§ WORK INSTRUCTION:
Could you render the lines of text in the entries below as a numbered list, skipping any blank lines?

§ PROVIDED RECORDS:
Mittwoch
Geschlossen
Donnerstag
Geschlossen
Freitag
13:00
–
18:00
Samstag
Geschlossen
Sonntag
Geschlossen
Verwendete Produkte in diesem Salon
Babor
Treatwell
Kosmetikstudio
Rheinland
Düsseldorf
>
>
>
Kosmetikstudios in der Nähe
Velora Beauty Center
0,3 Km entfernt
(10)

§ EXERCISE OUTPUT:
1. Mittwoch
2. Geschlossen
3. Donnerstag
4. Geschlossen
5. Freitag
6. 13:00
7. –
8. 18:00
9. Samstag
10. Geschlossen
11. Sonntag
12. Geschlossen
13. Verwendete Produkte in diesem Salon
14. Babor
15. Treatwell
16. Kosmetikstudio
17. Rheinland
18. Düsseldorf
19. >
20. >
21. >
22. Kosmetikstudios in der Nähe
23. Velora Beauty Center
24. 0,3 Km entfernt
25. (10)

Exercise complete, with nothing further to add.